(Dataset entries)
———

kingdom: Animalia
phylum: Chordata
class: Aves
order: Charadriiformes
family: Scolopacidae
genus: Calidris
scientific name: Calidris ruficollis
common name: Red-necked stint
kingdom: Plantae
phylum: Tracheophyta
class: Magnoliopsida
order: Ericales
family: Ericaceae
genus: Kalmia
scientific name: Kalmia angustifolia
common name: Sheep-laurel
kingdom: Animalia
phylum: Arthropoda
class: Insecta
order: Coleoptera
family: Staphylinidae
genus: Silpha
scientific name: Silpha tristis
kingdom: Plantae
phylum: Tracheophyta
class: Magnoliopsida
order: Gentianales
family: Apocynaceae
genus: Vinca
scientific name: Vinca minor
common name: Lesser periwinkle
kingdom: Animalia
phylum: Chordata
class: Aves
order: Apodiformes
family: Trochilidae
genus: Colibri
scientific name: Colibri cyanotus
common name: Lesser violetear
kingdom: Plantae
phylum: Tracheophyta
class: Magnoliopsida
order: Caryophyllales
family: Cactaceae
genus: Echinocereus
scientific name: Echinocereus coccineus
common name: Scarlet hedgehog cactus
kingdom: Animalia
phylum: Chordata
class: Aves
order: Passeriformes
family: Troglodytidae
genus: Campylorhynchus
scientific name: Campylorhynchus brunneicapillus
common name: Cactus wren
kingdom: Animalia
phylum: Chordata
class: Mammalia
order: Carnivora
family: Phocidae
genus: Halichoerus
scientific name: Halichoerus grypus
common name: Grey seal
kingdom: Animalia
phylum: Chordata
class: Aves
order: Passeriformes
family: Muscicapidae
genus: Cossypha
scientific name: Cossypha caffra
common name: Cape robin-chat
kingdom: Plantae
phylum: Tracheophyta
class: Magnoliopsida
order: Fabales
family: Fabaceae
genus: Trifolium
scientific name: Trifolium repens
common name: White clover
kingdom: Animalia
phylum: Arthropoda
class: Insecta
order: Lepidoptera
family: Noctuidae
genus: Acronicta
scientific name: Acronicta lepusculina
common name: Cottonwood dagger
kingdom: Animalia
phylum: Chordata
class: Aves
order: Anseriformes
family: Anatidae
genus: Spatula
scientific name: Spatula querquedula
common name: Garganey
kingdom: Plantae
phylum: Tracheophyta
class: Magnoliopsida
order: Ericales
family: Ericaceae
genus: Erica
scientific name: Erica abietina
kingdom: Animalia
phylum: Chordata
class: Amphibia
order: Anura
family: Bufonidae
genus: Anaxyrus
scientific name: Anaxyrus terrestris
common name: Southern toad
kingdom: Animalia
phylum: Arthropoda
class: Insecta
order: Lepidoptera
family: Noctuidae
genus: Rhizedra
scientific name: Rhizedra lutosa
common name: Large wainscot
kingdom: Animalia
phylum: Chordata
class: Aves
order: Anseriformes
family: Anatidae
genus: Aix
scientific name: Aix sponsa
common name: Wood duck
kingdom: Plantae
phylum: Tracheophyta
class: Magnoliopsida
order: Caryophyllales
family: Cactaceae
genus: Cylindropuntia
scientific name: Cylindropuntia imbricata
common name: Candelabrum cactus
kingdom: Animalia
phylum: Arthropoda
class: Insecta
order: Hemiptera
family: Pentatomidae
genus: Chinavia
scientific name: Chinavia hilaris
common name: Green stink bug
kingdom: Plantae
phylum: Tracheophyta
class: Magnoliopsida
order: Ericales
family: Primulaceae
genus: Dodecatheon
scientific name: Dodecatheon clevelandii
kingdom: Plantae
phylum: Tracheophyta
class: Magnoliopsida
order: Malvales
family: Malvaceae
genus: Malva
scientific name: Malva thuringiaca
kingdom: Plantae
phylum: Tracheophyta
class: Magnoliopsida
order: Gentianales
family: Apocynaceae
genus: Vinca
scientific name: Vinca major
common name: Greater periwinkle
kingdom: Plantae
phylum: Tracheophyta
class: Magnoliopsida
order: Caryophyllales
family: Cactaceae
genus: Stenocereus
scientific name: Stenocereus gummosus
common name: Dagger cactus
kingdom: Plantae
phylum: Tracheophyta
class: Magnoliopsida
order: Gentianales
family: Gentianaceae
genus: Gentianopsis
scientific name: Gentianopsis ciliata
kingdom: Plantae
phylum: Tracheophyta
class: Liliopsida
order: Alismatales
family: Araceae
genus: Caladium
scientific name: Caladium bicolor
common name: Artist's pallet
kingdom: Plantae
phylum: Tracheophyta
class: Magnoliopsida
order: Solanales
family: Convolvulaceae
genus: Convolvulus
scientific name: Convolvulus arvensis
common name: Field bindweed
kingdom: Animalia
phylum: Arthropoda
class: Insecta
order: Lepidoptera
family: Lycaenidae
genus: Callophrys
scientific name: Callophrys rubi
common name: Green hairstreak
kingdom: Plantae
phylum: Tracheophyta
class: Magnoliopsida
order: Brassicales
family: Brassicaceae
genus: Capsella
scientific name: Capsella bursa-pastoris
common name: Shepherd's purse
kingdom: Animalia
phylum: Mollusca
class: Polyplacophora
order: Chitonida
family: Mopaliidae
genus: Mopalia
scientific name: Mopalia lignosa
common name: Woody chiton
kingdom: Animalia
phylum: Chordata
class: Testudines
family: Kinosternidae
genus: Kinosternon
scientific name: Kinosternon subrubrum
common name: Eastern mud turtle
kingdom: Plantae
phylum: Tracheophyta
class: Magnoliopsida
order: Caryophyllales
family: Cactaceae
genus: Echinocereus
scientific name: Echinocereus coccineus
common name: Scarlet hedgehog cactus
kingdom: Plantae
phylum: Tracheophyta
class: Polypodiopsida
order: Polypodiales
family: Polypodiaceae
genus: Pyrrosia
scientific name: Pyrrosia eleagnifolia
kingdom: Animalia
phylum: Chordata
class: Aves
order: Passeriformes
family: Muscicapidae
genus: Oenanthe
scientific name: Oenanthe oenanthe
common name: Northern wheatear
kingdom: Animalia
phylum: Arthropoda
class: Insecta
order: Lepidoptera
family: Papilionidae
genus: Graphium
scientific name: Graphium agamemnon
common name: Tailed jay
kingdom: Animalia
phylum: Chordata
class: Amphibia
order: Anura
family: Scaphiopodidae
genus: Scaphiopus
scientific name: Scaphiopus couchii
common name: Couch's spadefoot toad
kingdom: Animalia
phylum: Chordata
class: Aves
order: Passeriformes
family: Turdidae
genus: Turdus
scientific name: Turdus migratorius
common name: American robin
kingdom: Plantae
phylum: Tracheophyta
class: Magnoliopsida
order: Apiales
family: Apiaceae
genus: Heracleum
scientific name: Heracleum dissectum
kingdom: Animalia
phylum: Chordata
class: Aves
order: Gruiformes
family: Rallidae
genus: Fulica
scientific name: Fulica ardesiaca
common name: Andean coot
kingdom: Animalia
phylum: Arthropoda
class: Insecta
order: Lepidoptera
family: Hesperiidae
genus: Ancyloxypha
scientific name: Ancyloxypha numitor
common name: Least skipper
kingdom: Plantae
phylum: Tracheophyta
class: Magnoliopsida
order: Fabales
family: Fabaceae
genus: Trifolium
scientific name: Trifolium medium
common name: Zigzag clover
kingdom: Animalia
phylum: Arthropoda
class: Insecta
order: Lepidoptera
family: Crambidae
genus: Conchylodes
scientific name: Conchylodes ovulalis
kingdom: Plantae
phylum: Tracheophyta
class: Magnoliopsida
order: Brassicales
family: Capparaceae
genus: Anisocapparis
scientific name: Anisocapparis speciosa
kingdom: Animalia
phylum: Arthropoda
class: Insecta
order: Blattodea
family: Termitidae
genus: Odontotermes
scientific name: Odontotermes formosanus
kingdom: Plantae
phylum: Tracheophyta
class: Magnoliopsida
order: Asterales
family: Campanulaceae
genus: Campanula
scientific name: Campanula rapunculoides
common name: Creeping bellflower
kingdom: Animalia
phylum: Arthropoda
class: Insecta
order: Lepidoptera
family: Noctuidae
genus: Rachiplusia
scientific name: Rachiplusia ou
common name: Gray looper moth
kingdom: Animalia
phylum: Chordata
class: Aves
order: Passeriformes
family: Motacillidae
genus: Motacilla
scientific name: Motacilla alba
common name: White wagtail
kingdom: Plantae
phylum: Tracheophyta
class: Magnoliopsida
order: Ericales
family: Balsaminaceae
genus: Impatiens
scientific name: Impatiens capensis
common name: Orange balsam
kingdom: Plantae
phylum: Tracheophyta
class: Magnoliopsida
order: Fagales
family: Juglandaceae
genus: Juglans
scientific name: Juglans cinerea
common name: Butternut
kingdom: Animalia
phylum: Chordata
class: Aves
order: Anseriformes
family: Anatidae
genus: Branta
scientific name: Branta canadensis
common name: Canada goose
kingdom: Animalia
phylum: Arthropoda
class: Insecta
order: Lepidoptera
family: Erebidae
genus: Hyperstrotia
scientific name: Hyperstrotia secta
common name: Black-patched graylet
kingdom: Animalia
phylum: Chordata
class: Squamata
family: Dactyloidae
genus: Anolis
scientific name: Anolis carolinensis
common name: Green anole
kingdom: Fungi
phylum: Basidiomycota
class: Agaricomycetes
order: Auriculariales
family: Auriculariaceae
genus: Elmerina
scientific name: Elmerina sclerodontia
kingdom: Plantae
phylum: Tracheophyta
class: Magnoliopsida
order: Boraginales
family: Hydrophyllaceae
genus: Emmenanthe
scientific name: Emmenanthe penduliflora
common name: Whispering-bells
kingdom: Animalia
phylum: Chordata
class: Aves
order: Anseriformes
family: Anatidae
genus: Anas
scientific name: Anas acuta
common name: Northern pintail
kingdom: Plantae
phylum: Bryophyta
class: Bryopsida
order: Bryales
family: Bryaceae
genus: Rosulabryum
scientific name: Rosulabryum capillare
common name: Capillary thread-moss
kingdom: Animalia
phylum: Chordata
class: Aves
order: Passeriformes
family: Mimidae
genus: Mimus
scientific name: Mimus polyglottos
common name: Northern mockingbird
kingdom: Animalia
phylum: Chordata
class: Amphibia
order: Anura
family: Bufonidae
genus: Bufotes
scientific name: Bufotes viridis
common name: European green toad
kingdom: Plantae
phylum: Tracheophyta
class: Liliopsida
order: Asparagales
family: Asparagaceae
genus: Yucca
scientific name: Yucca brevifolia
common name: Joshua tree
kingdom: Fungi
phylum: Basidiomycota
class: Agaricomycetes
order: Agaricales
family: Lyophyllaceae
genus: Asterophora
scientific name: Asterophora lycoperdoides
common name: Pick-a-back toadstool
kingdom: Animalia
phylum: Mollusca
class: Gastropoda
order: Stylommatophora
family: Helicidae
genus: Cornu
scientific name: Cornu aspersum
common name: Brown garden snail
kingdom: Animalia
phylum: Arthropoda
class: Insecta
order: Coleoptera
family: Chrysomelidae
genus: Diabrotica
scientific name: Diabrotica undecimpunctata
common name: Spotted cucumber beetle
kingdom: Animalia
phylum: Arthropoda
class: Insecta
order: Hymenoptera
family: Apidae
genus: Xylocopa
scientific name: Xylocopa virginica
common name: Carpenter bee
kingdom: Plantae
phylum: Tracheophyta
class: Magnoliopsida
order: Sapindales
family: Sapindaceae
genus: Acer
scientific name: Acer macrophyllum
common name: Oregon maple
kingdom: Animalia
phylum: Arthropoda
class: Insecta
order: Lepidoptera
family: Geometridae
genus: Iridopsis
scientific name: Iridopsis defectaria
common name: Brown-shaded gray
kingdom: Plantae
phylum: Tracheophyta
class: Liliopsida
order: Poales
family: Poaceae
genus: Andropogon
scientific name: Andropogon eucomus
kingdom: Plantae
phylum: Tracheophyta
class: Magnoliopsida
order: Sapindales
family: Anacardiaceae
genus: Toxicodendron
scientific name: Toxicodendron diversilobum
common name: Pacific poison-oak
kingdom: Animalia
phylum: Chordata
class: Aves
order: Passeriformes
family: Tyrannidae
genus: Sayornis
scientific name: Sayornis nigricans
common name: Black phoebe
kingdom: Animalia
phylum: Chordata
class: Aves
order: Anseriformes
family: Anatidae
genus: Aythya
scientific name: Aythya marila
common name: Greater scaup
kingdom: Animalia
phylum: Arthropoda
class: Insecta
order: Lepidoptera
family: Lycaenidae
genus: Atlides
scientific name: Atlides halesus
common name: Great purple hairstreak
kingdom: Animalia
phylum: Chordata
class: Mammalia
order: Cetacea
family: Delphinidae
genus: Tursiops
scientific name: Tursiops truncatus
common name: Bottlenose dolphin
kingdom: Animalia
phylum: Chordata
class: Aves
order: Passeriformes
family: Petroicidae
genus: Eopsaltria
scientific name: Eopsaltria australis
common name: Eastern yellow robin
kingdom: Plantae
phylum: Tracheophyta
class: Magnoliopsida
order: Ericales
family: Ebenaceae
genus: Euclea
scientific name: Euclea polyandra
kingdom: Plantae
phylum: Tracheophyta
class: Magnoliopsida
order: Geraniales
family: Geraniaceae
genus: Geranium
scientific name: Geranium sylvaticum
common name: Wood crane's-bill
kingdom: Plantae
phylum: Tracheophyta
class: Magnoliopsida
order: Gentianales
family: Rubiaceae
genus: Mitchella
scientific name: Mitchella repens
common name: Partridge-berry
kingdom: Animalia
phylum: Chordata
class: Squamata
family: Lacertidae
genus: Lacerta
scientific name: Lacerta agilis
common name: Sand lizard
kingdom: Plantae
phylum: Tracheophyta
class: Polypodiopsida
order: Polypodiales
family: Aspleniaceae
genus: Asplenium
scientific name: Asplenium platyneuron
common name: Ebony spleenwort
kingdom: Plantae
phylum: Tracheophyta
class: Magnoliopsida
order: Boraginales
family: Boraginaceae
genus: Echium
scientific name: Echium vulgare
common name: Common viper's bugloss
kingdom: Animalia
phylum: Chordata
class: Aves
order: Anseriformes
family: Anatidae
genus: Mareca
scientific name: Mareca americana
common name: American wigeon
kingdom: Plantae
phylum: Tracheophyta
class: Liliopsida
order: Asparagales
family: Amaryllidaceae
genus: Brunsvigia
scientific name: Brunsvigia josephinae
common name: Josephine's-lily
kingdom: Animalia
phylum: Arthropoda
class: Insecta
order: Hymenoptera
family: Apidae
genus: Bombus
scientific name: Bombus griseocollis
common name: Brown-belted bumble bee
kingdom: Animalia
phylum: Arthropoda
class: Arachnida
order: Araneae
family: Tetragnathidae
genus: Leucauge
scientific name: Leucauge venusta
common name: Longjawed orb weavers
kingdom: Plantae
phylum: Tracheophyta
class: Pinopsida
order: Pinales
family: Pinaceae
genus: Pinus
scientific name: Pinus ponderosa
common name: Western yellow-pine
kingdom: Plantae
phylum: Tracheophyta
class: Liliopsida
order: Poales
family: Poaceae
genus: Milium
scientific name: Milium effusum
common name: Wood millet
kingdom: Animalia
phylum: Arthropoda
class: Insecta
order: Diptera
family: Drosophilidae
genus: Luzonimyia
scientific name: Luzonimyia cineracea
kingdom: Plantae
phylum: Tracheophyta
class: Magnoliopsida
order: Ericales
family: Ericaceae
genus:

———

**Stated problem**
Arrange the lines above as a numbered list, beginning with the line that contains "common name: Ebony spleenwort" and continuing through the line that contains "genus: Leucauge", with any blank lines omitted.

**Response to the task**
1. common name: Ebony spleenwort
2. kingdom: Plantae
3. phylum: Tracheophyta
4. class: Magnoliopsida
5. order: Boraginales
6. family: Boraginaceae
7. genus: Echium
8. scientific name: Echium vulgare
9. common name: Common viper's bugloss
10. kingdom: Animalia
11. phylum: Chordata
12. class: Aves
13. order: Anseriformes
14. family: Anatidae
15. genus: Mareca
16. scientific name: Mareca americana
17. common name: American wigeon
18. kingdom: Plantae
19. phylum: Tracheophyta
20. class: Liliopsida
21. order: Asparagales
22. family: Amaryllidaceae
23. genus: Brunsvigia
24. scientific name: Brunsvigia josephinae
25. common name: Josephine's-lily
26. kingdom: Animalia
27. phylum: Arthropoda
28. class: Insecta
29. order: Hymenoptera
30. family: Apidae
31. genus: Bombus
32. scientific name: Bombus griseocollis
33. common name: Brown-belted bumble bee
34. kingdom: Animalia
35. phylum: Arthropoda
36. class: Arachnida
37. order: Araneae
38. family: Tetragnathidae
39. genus: Leucauge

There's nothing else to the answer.